I think first of what I see as a steady baseline theme: a vision of a whole
life, so to speak, fully, fully human--when we think how
much the anti-human in history grips him--at times in the past. In "an
organic community" mostly lost to modernity, to the encroachment
of industrialization, which hit communities at different historic times and
ways. That 'organic community' is mostly limned in some of the European
sections of Against the Day, but........
Here I see the presentation of this 'feeling' around Stonehenge as a
symbolic representation.
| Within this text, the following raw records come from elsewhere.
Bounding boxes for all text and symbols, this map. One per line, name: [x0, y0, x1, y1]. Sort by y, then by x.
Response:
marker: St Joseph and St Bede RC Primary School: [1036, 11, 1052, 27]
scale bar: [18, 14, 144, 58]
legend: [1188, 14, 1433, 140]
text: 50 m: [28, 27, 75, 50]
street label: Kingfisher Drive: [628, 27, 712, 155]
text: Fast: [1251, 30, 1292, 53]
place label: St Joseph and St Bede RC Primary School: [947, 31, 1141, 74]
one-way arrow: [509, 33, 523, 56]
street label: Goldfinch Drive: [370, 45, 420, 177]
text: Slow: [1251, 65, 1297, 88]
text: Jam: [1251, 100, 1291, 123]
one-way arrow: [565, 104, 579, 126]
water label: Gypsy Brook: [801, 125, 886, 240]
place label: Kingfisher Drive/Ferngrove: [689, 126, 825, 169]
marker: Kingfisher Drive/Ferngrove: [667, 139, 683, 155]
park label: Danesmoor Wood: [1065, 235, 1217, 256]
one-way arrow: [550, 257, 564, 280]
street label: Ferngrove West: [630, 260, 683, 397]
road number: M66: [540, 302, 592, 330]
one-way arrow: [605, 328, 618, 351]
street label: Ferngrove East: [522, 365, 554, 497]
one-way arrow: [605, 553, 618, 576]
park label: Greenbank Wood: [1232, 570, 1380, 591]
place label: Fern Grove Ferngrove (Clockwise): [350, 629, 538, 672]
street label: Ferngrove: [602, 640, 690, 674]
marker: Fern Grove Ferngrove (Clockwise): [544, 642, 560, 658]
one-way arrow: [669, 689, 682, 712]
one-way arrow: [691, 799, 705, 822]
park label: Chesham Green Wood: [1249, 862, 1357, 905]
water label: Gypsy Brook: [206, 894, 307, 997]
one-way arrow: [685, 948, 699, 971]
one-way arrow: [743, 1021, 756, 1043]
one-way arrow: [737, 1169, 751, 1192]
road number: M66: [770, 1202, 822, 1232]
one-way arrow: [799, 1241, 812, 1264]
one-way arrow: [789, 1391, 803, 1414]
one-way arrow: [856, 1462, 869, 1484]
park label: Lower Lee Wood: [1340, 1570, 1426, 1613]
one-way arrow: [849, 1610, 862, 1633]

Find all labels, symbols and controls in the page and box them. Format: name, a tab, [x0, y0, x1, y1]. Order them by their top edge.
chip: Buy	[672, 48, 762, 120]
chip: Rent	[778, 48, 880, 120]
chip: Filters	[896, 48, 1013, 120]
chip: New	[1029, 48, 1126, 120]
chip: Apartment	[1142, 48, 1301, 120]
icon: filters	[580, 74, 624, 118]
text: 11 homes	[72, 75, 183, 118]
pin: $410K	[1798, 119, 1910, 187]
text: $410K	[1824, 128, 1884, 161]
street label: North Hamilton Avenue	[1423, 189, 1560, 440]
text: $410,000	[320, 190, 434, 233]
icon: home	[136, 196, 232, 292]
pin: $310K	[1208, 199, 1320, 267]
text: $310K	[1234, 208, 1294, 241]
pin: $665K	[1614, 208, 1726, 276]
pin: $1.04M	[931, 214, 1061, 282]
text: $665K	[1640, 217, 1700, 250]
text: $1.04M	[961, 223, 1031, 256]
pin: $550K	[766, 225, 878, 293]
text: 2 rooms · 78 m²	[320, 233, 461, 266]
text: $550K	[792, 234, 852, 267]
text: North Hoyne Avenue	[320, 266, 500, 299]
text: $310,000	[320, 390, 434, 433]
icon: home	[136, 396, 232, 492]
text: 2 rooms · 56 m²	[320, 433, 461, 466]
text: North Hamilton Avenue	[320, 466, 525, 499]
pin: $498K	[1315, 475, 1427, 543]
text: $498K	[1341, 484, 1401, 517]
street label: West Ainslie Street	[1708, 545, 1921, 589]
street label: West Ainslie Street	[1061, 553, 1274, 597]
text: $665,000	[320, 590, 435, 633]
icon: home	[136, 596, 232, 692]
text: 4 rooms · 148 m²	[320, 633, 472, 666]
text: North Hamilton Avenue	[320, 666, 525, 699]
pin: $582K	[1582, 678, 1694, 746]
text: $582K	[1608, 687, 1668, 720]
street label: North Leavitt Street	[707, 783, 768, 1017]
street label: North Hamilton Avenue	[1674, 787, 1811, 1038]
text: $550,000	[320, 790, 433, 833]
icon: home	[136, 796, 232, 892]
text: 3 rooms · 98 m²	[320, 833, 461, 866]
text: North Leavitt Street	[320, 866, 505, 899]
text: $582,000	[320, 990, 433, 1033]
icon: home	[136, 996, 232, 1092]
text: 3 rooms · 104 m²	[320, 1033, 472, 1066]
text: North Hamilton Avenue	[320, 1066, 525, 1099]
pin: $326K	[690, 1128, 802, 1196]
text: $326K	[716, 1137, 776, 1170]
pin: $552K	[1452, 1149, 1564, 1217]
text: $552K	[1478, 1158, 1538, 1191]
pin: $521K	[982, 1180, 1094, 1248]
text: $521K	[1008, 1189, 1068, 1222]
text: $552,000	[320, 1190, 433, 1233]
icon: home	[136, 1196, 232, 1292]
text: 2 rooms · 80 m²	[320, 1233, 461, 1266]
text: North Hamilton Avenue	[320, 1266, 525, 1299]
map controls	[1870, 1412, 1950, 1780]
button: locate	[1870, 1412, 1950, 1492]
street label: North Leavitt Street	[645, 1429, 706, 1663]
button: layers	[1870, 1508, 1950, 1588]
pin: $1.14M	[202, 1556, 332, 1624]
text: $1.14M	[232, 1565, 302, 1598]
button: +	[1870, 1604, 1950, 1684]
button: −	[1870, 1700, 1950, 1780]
I think Oedipa had a similar every attenuated
'feeling'
early in Lot 49.
To have her think *it knows me *is to limn a consciousness--as you
say--that refutes an identity that the Age of Reason--name-checked in M
&D--created.
On Mon, Feb 5, 2018 at 11:15 AM, Smoke Teff <smoketeff at gmail.com> wrote:
> I think it has mostly to do with P exploring kinds and paces of
> consciousness that transcend (but obviously include) the human.
>
> Maybe there is some astronomickal-ancestral-genetick affinity with Dixon,
> his people, and Stonehenge.
>
> I will say that rereading this passage shortly after participating in an
> ayahuasca ceremony was very striking to me—this powerful feeling (knowing,
> being known, by a place, one you’re sure you’ve never been in any way that
> makes sense to the history-making, forward-time keeping ego as we use and
> understand it)...As I felt my ego slip away, in its last breaths it was
> starting to understand it’s own insufficient timekeeping, how much vaster
> an awareness there was to all (timeless) being, even to all life—and
> companion to this feeling was a powerful sense of knowing the place I was
> in and being known by it, but over a timeline far bigger than my mind was
> really capable of grasping in any more than a glimpsing way. It was
> like...deja vu, combined with a paranoia that’s actually more ambivalent
> than sinister, and the ambivalence stretched out over a timeline I was only
> just beginning to glimpse started to demonstrate some kind of compassion to
> the very structure of being.
>
> On Feb 5, 2018, at 5:53 AM, Mark Kohut <mark.kohut at gmail.com> wrote:
>
> "it's too familiar.I've this feeling...I know the place, and *it knows
> me."*
>
> Why is this said with Stonehenge the prompt?